→ DATA EXTRACT
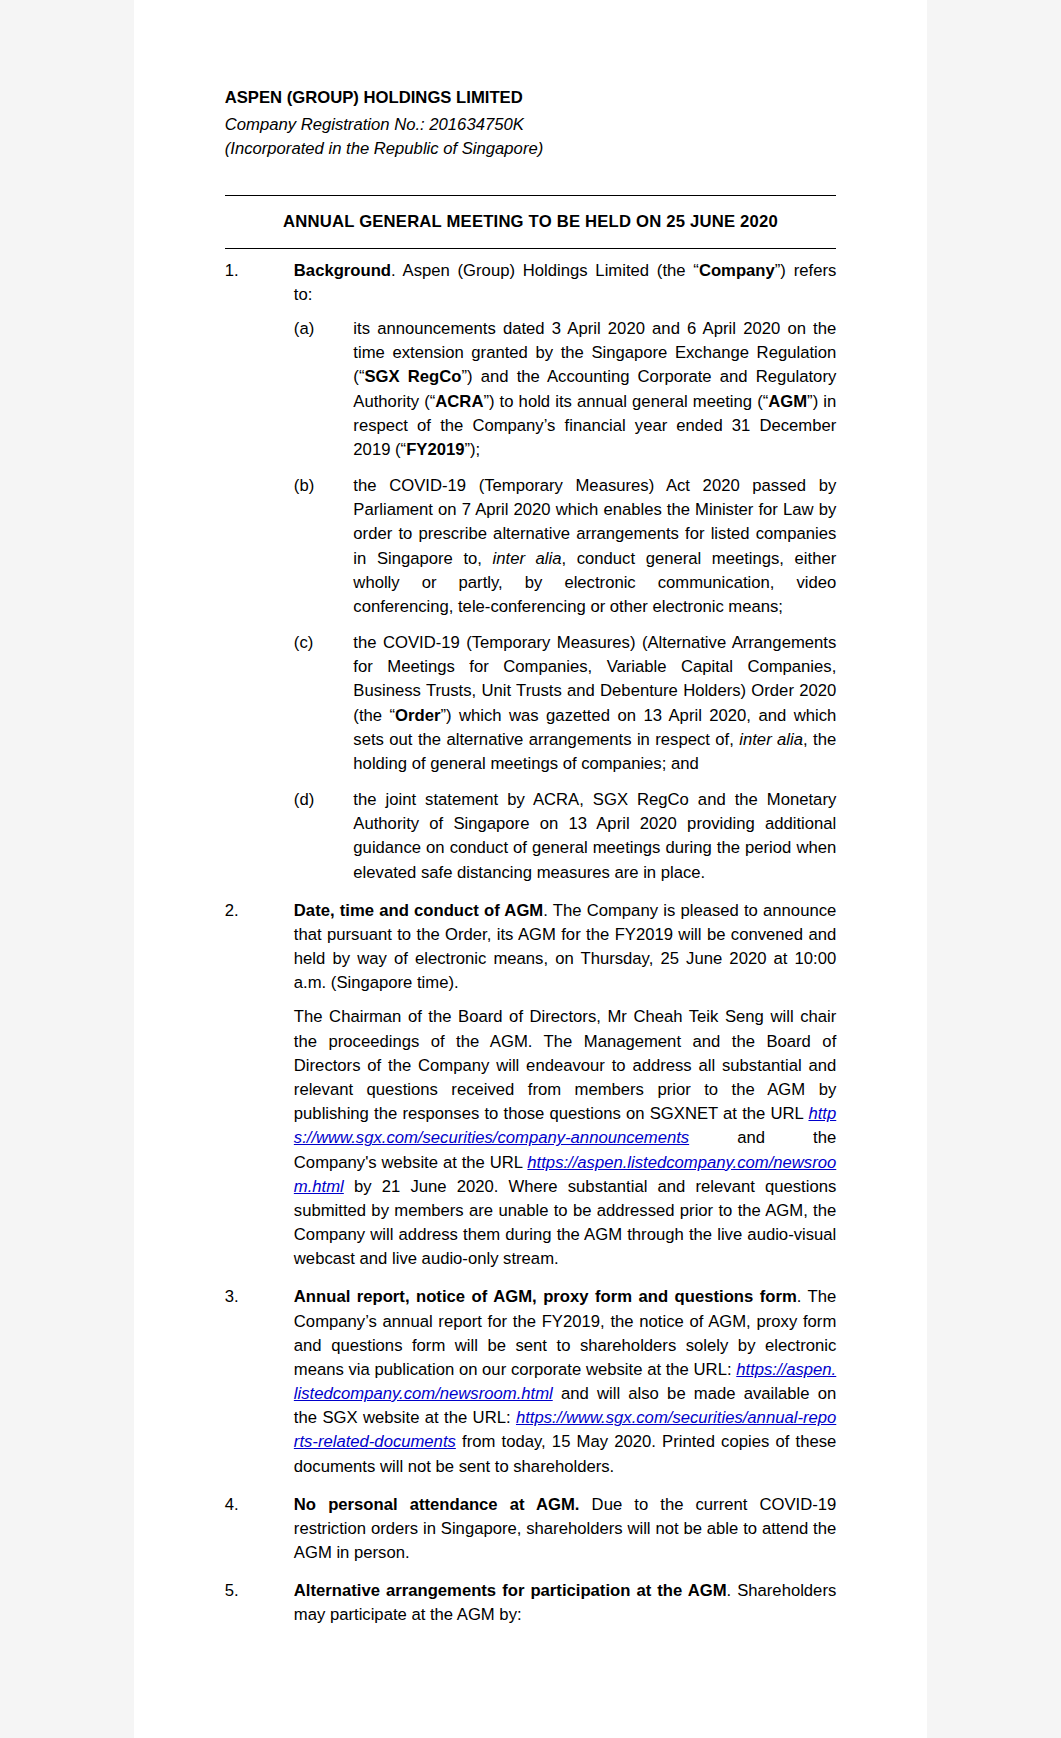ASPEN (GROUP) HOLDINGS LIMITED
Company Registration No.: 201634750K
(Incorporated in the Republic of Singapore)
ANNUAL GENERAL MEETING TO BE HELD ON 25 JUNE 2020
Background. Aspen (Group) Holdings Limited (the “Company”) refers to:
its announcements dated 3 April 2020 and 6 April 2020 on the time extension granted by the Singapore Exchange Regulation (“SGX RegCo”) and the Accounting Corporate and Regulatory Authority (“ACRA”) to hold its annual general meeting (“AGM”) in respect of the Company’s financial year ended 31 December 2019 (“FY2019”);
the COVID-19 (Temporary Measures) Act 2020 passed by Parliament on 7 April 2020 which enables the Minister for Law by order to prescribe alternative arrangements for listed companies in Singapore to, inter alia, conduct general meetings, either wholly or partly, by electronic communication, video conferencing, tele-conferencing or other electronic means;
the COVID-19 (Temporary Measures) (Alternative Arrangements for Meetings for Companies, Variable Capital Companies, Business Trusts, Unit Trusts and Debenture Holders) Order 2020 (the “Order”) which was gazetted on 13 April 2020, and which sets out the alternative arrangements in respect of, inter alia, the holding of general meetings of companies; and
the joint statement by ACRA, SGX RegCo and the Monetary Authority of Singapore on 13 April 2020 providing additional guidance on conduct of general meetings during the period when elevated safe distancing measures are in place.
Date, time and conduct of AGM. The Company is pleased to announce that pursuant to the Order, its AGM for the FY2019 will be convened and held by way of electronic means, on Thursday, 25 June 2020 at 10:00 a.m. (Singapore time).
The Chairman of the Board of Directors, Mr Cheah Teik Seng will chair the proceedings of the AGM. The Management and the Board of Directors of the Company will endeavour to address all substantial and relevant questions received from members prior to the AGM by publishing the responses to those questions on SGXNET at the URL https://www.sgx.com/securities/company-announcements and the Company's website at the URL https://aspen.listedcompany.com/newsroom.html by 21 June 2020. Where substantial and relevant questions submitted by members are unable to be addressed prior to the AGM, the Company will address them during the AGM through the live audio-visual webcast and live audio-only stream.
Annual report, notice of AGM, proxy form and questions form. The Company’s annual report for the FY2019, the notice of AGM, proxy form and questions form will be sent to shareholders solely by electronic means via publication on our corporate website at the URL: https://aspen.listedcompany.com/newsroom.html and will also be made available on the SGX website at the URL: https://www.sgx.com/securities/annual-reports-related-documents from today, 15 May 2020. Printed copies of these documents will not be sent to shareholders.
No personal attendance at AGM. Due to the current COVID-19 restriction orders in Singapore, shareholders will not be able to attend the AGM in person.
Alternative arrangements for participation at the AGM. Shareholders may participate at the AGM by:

...

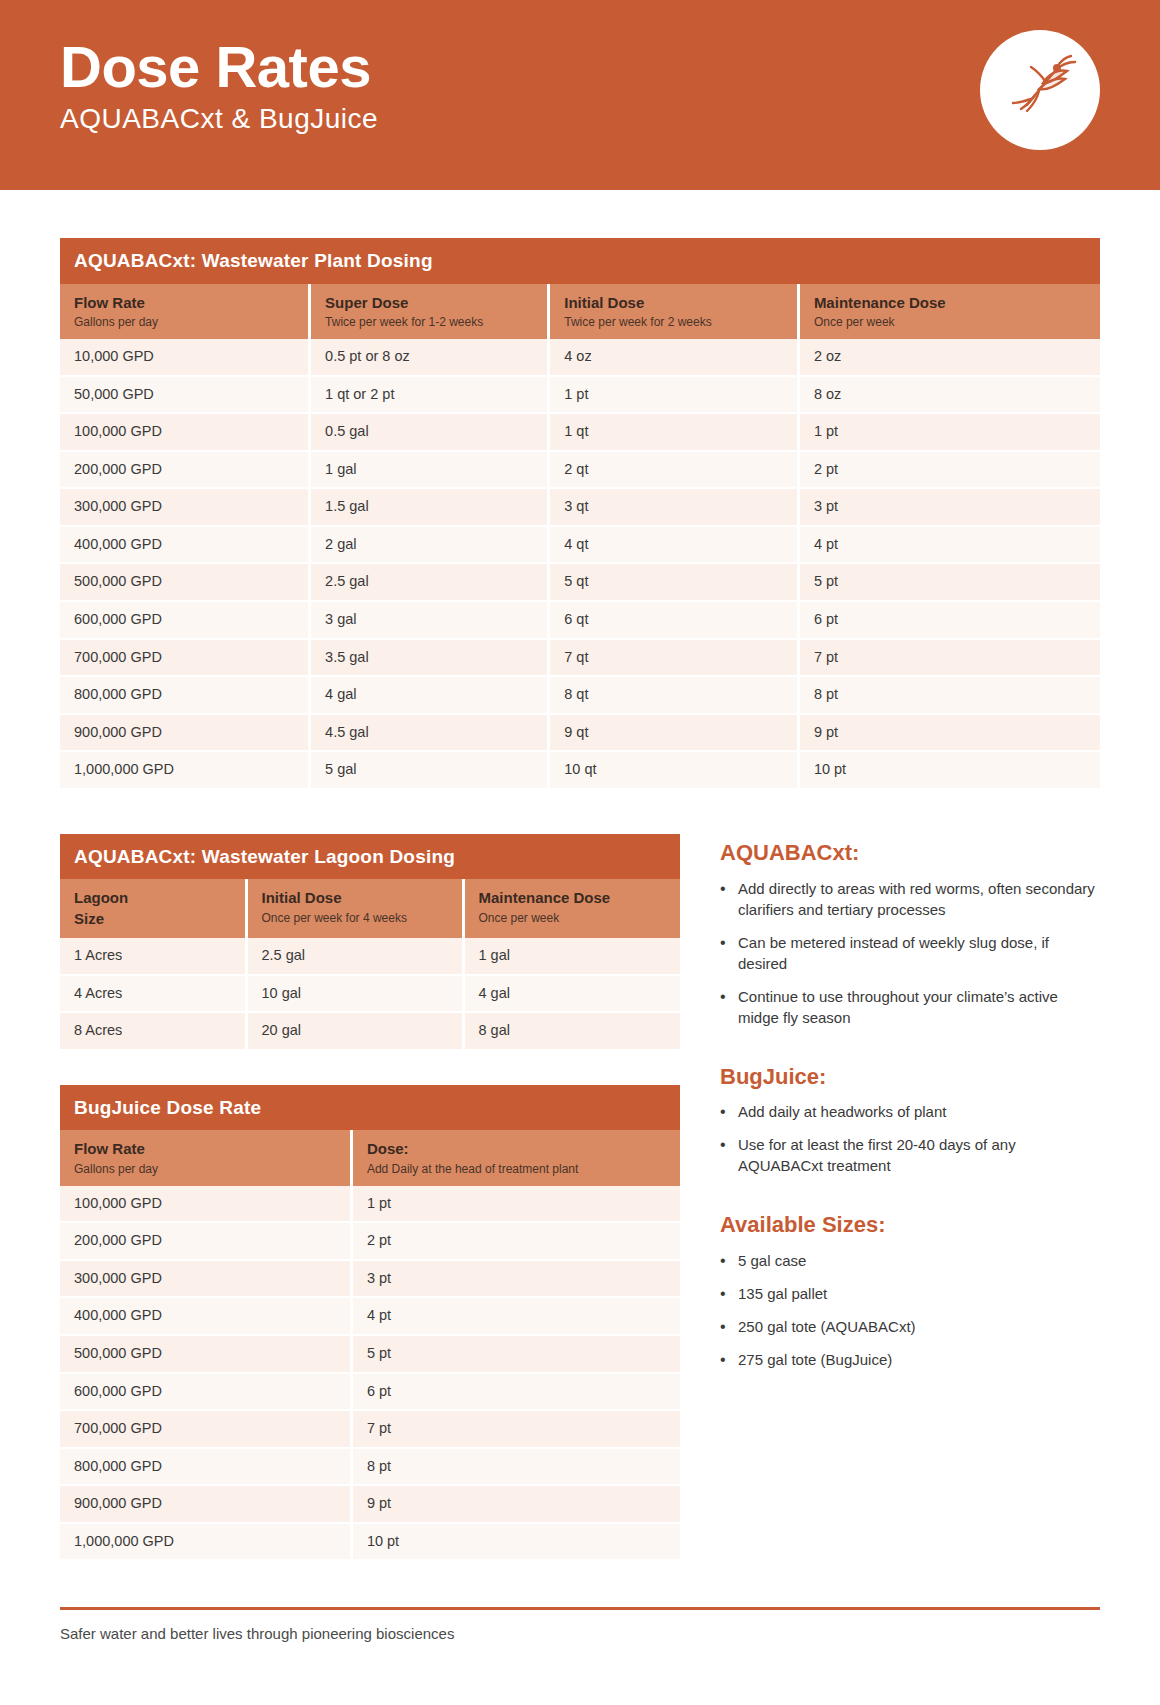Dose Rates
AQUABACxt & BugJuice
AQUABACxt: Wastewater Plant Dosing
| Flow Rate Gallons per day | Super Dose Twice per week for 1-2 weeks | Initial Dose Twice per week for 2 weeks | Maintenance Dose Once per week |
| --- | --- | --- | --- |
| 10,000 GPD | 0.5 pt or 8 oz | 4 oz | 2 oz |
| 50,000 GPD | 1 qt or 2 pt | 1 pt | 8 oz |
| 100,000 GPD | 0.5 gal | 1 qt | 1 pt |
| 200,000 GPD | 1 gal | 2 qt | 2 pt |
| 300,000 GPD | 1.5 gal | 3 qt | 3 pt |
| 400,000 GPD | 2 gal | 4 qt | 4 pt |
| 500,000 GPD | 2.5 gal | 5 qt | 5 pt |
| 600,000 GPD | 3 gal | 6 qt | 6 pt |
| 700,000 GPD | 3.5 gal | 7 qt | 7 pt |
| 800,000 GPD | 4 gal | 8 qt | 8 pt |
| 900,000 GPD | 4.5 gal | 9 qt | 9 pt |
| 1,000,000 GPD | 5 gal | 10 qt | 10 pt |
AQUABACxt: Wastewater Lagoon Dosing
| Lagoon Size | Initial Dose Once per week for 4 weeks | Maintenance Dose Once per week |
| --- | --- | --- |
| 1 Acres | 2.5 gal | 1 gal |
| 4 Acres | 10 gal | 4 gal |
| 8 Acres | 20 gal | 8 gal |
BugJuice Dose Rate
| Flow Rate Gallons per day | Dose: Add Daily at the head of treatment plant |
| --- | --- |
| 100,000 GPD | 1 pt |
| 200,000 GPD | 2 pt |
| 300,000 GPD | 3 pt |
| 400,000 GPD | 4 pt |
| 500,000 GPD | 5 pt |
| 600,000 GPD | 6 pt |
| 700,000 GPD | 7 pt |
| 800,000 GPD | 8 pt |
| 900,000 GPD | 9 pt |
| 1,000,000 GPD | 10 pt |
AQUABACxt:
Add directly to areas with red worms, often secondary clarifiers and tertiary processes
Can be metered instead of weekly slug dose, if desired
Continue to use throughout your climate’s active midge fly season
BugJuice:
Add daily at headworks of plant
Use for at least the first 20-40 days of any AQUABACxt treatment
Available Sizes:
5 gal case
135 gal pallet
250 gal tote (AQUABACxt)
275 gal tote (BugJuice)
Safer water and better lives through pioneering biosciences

→ WHAT THE TASK ASKS
Retype exactly the lines above, from the one with "day | Super" through the one with "Add daily at headworks of plant", inclusive.

→ FINAL ANSWER
| Flow Rate Gallons per day | Super Dose Twice per week for 1-2 weeks | Initial Dose Twice per week for 2 weeks | Maintenance Dose Once per week |
| --- | --- | --- | --- |
| 10,000 GPD | 0.5 pt or 8 oz | 4 oz | 2 oz |
| 50,000 GPD | 1 qt or 2 pt | 1 pt | 8 oz |
| 100,000 GPD | 0.5 gal | 1 qt | 1 pt |
| 200,000 GPD | 1 gal | 2 qt | 2 pt |
| 300,000 GPD | 1.5 gal | 3 qt | 3 pt |
| 400,000 GPD | 2 gal | 4 qt | 4 pt |
| 500,000 GPD | 2.5 gal | 5 qt | 5 pt |
| 600,000 GPD | 3 gal | 6 qt | 6 pt |
| 700,000 GPD | 3.5 gal | 7 qt | 7 pt |
| 800,000 GPD | 4 gal | 8 qt | 8 pt |
| 900,000 GPD | 4.5 gal | 9 qt | 9 pt |
| 1,000,000 GPD | 5 gal | 10 qt | 10 pt |
AQUABACxt: Wastewater Lagoon Dosing
| Lagoon Size | Initial Dose Once per week for 4 weeks | Maintenance Dose Once per week |
| --- | --- | --- |
| 1 Acres | 2.5 gal | 1 gal |
| 4 Acres | 10 gal | 4 gal |
| 8 Acres | 20 gal | 8 gal |
BugJuice Dose Rate
| Flow Rate Gallons per day | Dose: Add Daily at the head of treatment plant |
| --- | --- |
| 100,000 GPD | 1 pt |
| 200,000 GPD | 2 pt |
| 300,000 GPD | 3 pt |
| 400,000 GPD | 4 pt |
| 500,000 GPD | 5 pt |
| 600,000 GPD | 6 pt |
| 700,000 GPD | 7 pt |
| 800,000 GPD | 8 pt |
| 900,000 GPD | 9 pt |
| 1,000,000 GPD | 10 pt |
AQUABACxt:
Add directly to areas with red worms, often secondary clarifiers and tertiary processes
Can be metered instead of weekly slug dose, if desired
Continue to use throughout your climate’s active midge fly season
BugJuice:
Add daily at headworks of plant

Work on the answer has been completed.